Task A>
According to the forum thread below, which website offers 300 free streaming videos along with a training forum?

Document section Start Marker

Look on dogwise.com but before you do, let's get some recommendations for scared and abused dogs. No sense in wasting money on books that aren't the right ones. And you can find books much cheaper than Barnes and Nobles. 

I believe these might be a good start for you.
The other end of the leash
Scaredy Dog


----------



## Stosh (Jun 26, 2010)

You can look at the rescue forum on here, a lot of people relate stories of their abused rescue dogs and what worked for them and ask questions of them. There's also a website Leerburg's Dog Training, 16,000 pages of dog training information, 300 free streaming videos, DVDs and Free Dog Training ebooks and they have a forum with lots of training help, there might be some info on there. They offer free online books and videos.


----------



## PaTony (Feb 7, 2011)

Thanks for all the tips, and direction to help! I truly appreciate it. 
I can't beleve I posted on this forum and took her out about an hour ago. And she finally took a poop! Thank gawd! 
I started running around the yard, and she did chase me, and was having fun, and then "stopped"!!
I guess it will take time. Of course I see my neighbor was looking out the window. ugh!! I guess it looked strange. Here's my girl!


----------



## Stosh (Jun 26, 2010)

She's beautiful!! And very lucky to have you in her corner. Sounds like she's making some progress already and I'm sure she'll blossom with your love and care


----------



## PaTony (Feb 7, 2011)

Document section End Marker

Task B>
Duplicate every line of the listing below this forum thread without any changes, omitting the pictures from your reply.

Records to process Start Marker

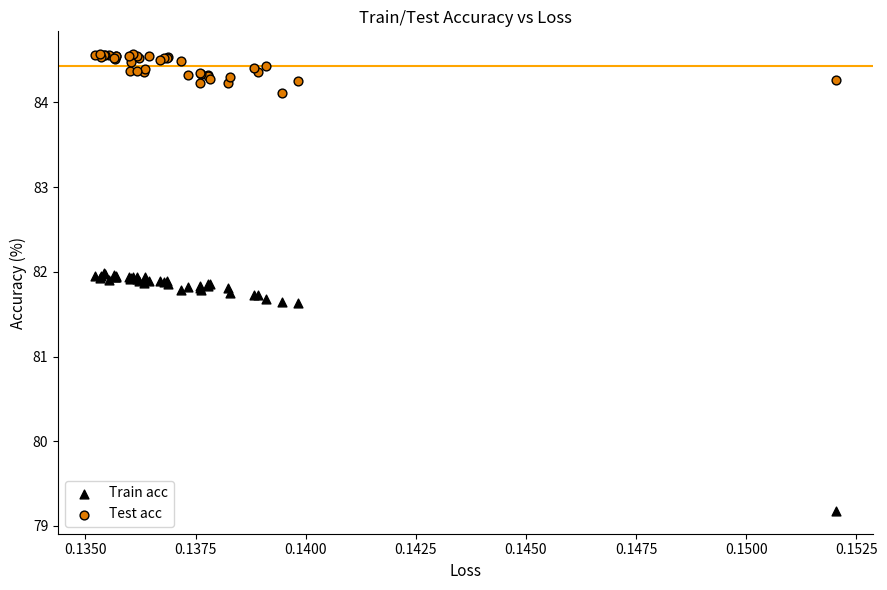

In the Test acc series, what Y value is closest to 84?

84.1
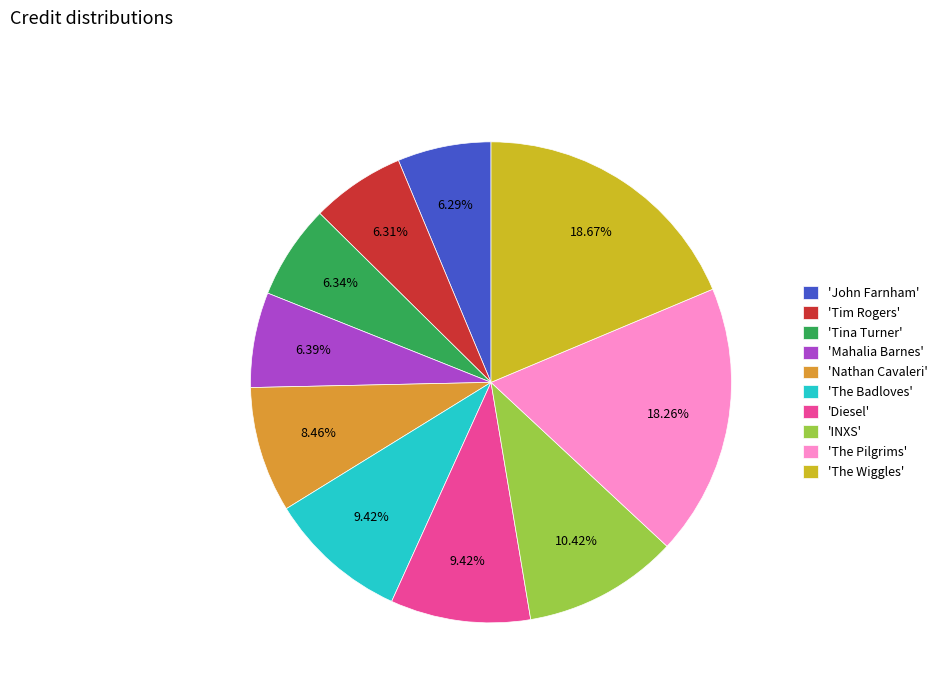

Which has a higher value, 'John Farnham' or 'The Badloves'?

'The Badloves'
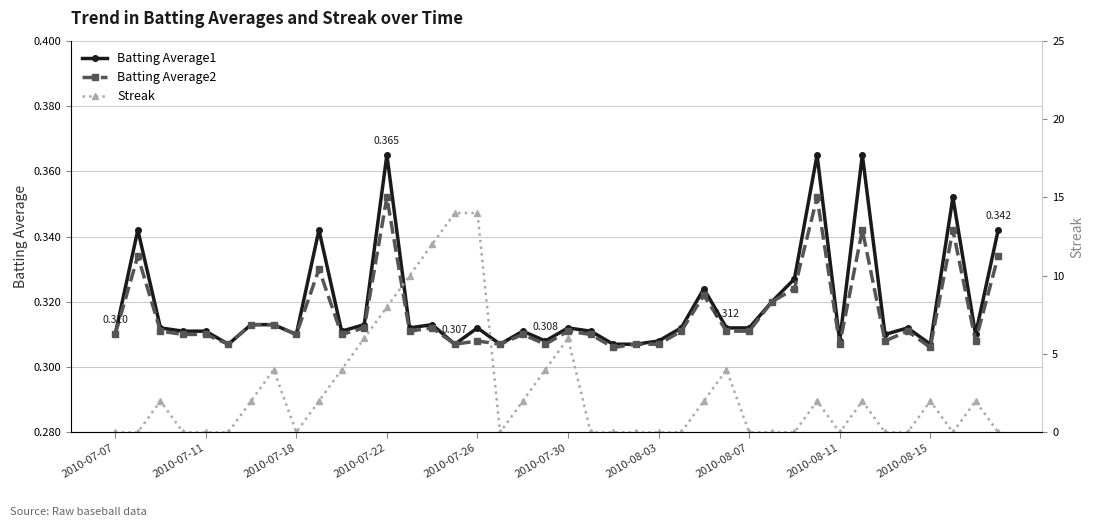

True or false: Streak has more than 2 points higher than both neighbors.

True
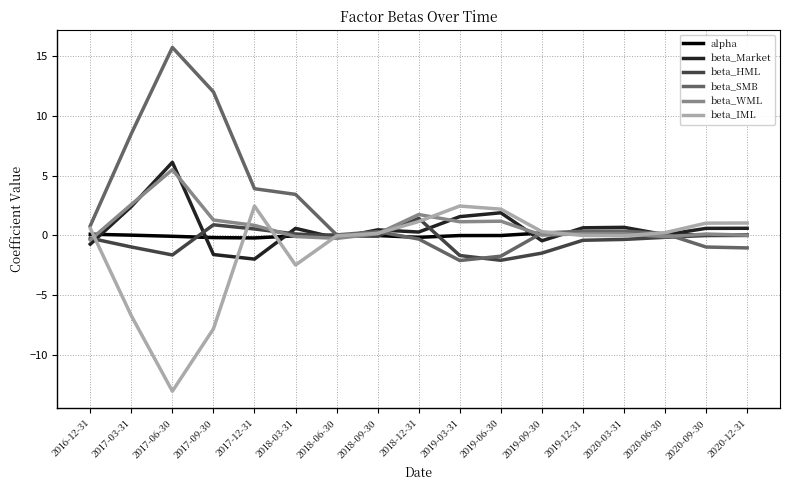

In beta_IML, how many points are lower than both neighbors (excluding endpoints)?

3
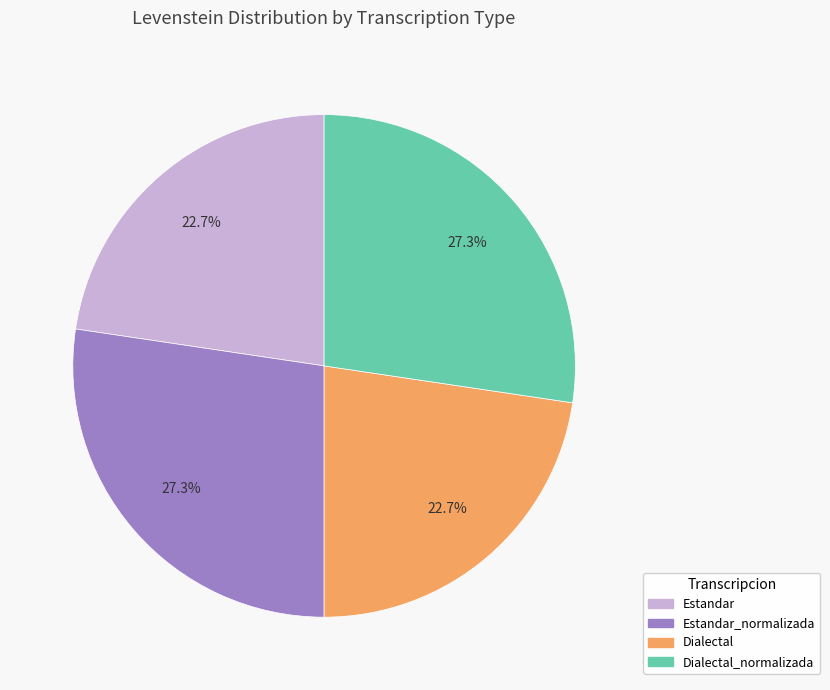

Does any single category account for the majority?

No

Records to process End Marker

Your response A>
Leerburg's Dog Training

Your response B>
In the Test acc series, what Y value is closest to 84?

84.1

Which has a higher value, 'John Farnham' or 'The Badloves'?

'The Badloves'

True or false: Streak has more than 2 points higher than both neighbors.

True

In beta_IML, how many points are lower than both neighbors (excluding endpoints)?

3

Does any single category account for the majority?

No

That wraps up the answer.